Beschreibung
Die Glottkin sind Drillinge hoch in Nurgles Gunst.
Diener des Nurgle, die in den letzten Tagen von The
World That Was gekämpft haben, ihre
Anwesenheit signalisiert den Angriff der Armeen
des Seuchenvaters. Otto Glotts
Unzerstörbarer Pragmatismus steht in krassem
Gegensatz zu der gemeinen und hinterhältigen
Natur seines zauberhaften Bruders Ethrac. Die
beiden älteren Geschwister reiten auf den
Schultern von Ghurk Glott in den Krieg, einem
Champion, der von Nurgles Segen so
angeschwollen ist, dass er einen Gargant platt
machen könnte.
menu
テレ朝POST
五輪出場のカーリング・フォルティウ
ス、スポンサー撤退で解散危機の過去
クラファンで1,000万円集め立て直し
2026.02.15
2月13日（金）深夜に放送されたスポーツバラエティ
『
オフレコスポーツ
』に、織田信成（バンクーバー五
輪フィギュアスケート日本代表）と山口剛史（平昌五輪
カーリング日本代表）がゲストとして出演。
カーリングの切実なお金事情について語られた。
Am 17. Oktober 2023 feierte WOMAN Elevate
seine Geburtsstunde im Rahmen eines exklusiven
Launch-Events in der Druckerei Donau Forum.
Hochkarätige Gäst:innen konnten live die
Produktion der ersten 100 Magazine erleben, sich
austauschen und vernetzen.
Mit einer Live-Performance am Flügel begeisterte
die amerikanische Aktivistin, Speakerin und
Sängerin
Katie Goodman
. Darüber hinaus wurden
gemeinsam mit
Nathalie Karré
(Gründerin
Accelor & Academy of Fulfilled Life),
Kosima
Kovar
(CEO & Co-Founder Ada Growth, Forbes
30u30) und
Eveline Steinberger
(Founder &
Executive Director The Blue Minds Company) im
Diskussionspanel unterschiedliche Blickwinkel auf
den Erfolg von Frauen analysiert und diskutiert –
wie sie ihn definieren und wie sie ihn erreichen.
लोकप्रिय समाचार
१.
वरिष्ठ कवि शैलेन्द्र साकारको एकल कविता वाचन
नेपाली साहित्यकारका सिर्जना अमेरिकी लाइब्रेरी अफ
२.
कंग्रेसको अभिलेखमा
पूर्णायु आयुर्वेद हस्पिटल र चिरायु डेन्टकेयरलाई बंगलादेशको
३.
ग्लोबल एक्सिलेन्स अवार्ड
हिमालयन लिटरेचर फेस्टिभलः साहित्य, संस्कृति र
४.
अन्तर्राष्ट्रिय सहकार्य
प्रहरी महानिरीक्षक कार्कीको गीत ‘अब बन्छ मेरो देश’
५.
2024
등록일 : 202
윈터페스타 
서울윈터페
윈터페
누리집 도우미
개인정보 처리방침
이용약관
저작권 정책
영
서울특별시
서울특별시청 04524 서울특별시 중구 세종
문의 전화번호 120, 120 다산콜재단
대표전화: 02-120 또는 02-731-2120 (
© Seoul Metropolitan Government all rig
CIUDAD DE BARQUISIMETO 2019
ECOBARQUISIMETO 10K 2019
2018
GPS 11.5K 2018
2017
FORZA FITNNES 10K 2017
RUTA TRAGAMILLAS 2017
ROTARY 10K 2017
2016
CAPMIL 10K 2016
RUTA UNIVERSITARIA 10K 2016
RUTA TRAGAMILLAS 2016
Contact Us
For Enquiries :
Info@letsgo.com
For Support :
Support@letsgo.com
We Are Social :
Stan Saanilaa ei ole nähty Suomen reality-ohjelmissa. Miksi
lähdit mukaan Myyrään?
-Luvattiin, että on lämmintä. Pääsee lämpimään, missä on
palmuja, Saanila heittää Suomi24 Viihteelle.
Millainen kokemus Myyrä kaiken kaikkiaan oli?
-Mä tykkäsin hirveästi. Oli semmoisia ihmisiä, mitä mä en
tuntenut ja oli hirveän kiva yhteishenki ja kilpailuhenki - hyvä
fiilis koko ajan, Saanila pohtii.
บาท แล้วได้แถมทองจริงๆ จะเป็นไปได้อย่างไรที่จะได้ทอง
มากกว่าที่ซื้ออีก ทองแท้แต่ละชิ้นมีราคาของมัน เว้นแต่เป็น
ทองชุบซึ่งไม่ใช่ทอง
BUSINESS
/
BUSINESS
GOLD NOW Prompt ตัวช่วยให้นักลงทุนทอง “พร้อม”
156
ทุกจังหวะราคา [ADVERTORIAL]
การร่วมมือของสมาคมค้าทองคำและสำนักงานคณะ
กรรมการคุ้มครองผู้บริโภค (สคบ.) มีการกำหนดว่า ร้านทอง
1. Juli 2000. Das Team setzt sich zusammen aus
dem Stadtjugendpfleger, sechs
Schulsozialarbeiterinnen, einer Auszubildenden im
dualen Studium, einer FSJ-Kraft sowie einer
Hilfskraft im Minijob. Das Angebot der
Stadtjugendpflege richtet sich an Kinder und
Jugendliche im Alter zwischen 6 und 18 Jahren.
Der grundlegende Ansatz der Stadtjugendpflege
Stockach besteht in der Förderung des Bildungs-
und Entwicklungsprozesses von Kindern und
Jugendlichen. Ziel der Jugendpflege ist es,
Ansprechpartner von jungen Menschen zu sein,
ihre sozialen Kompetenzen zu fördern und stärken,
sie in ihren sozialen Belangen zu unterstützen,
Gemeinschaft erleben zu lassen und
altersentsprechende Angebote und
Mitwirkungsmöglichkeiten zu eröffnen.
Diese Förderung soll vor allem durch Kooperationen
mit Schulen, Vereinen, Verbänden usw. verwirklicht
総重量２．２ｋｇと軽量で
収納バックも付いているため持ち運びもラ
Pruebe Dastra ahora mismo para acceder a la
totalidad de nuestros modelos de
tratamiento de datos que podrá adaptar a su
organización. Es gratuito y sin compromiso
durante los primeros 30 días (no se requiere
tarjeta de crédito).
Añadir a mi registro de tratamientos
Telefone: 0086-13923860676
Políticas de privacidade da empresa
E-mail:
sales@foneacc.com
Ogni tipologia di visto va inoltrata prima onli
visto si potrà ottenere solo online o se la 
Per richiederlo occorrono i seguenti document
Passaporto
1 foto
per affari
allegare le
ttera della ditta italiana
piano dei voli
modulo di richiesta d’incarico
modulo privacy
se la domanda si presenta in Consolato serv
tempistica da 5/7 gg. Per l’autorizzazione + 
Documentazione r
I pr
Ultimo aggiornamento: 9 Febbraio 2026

────────

### What to do
Return every line of the material above verbatim, keeping the original order and wording.

### Written response
Beschreibung
Die Glottkin sind Drillinge hoch in Nurgles Gunst.
Diener des Nurgle, die in den letzten Tagen von The
World That Was gekämpft haben, ihre
Anwesenheit signalisiert den Angriff der Armeen
des Seuchenvaters. Otto Glotts
Unzerstörbarer Pragmatismus steht in krassem
Gegensatz zu der gemeinen und hinterhältigen
Natur seines zauberhaften Bruders Ethrac. Die
beiden älteren Geschwister reiten auf den
Schultern von Ghurk Glott in den Krieg, einem
Champion, der von Nurgles Segen so
angeschwollen ist, dass er einen Gargant platt
machen könnte.
menu
テレ朝POST
五輪出場のカーリング・フォルティウ
ス、スポンサー撤退で解散危機の過去
クラファンで1,000万円集め立て直し
2026.02.15
2月13日（金）深夜に放送されたスポーツバラエティ
『
オフレコスポーツ
』に、織田信成（バンクーバー五
輪フィギュアスケート日本代表）と山口剛史（平昌五輪
カーリング日本代表）がゲストとして出演。
カーリングの切実なお金事情について語られた。
Am 17. Oktober 2023 feierte WOMAN Elevate
seine Geburtsstunde im Rahmen eines exklusiven
Launch-Events in der Druckerei Donau Forum.
Hochkarätige Gäst:innen konnten live die
Produktion der ersten 100 Magazine erleben, sich
austauschen und vernetzen.
Mit einer Live-Performance am Flügel begeisterte
die amerikanische Aktivistin, Speakerin und
Sängerin
Katie Goodman
. Darüber hinaus wurden
gemeinsam mit
Nathalie Karré
(Gründerin
Accelor & Academy of Fulfilled Life),
Kosima
Kovar
(CEO & Co-Founder Ada Growth, Forbes
30u30) und
Eveline Steinberger
(Founder &
Executive Director The Blue Minds Company) im
Diskussionspanel unterschiedliche Blickwinkel auf
den Erfolg von Frauen analysiert und diskutiert –
wie sie ihn definieren und wie sie ihn erreichen.
लोकप्रिय समाचार
१.
वरिष्ठ कवि शैलेन्द्र साकारको एकल कविता वाचन
नेपाली साहित्यकारका सिर्जना अमेरिकी लाइब्रेरी अफ
२.
कंग्रेसको अभिलेखमा
पूर्णायु आयुर्वेद हस्पिटल र चिरायु डेन्टकेयरलाई बंगलादेशको
३.
ग्लोबल एक्सिलेन्स अवार्ड
हिमालयन लिटरेचर फेस्टिभलः साहित्य, संस्कृति र
४.
अन्तर्राष्ट्रिय सहकार्य
प्रहरी महानिरीक्षक कार्कीको गीत ‘अब बन्छ मेरो देश’
५.
2024
등록일 : 202
윈터페스타 
서울윈터페
윈터페
누리집 도우미
개인정보 처리방침
이용약관
저작권 정책
영
서울특별시
서울특별시청 04524 서울특별시 중구 세종
문의 전화번호 120, 120 다산콜재단
대표전화: 02-120 또는 02-731-2120 (
© Seoul Metropolitan Government all rig
CIUDAD DE BARQUISIMETO 2019
ECOBARQUISIMETO 10K 2019
2018
GPS 11.5K 2018
2017
FORZA FITNNES 10K 2017
RUTA TRAGAMILLAS 2017
ROTARY 10K 2017
2016
CAPMIL 10K 2016
RUTA UNIVERSITARIA 10K 2016
RUTA TRAGAMILLAS 2016
Contact Us
For Enquiries :
Info@letsgo.com
For Support :
Support@letsgo.com
We Are Social :
Stan Saanilaa ei ole nähty Suomen reality-ohjelmissa. Miksi
lähdit mukaan Myyrään?
-Luvattiin, että on lämmintä. Pääsee lämpimään, missä on
palmuja, Saanila heittää Suomi24 Viihteelle.
Millainen kokemus Myyrä kaiken kaikkiaan oli?
-Mä tykkäsin hirveästi. Oli semmoisia ihmisiä, mitä mä en
tuntenut ja oli hirveän kiva yhteishenki ja kilpailuhenki - hyvä
fiilis koko ajan, Saanila pohtii.
บาท แล้วได้แถมทองจริงๆ จะเป็นไปได้อย่างไรที่จะได้ทอง
มากกว่าที่ซื้ออีก ทองแท้แต่ละชิ้นมีราคาของมัน เว้นแต่เป็น
ทองชุบซึ่งไม่ใช่ทอง
BUSINESS
/
BUSINESS
GOLD NOW Prompt ตัวช่วยให้นักลงทุนทอง “พร้อม”
156
ทุกจังหวะราคา [ADVERTORIAL]
การร่วมมือของสมาคมค้าทองคำและสำนักงานคณะ
กรรมการคุ้มครองผู้บริโภค (สคบ.) มีการกำหนดว่า ร้านทอง
1. Juli 2000. Das Team setzt sich zusammen aus
dem Stadtjugendpfleger, sechs
Schulsozialarbeiterinnen, einer Auszubildenden im
dualen Studium, einer FSJ-Kraft sowie einer
Hilfskraft im Minijob. Das Angebot der
Stadtjugendpflege richtet sich an Kinder und
Jugendliche im Alter zwischen 6 und 18 Jahren.
Der grundlegende Ansatz der Stadtjugendpflege
Stockach besteht in der Förderung des Bildungs-
und Entwicklungsprozesses von Kindern und
Jugendlichen. Ziel der Jugendpflege ist es,
Ansprechpartner von jungen Menschen zu sein,
ihre sozialen Kompetenzen zu fördern und stärken,
sie in ihren sozialen Belangen zu unterstützen,
Gemeinschaft erleben zu lassen und
altersentsprechende Angebote und
Mitwirkungsmöglichkeiten zu eröffnen.
Diese Förderung soll vor allem durch Kooperationen
mit Schulen, Vereinen, Verbänden usw. verwirklicht
総重量２．２ｋｇと軽量で
収納バックも付いているため持ち運びもラ
Pruebe Dastra ahora mismo para acceder a la
totalidad de nuestros modelos de
tratamiento de datos que podrá adaptar a su
organización. Es gratuito y sin compromiso
durante los primeros 30 días (no se requiere
tarjeta de crédito).
Añadir a mi registro de tratamientos
Telefone: 0086-13923860676
Políticas de privacidade da empresa
E-mail:
sales@foneacc.com
Ogni tipologia di visto va inoltrata prima onli
visto si potrà ottenere solo online o se la 
Per richiederlo occorrono i seguenti document
Passaporto
1 foto
per affari
allegare le
ttera della ditta italiana
piano dei voli
modulo di richiesta d’incarico
modulo privacy
se la domanda si presenta in Consolato serv
tempistica da 5/7 gg. Per l’autorizzazione + 
Documentazione r
I pr
Ultimo aggiornamento: 9 Febbraio 2026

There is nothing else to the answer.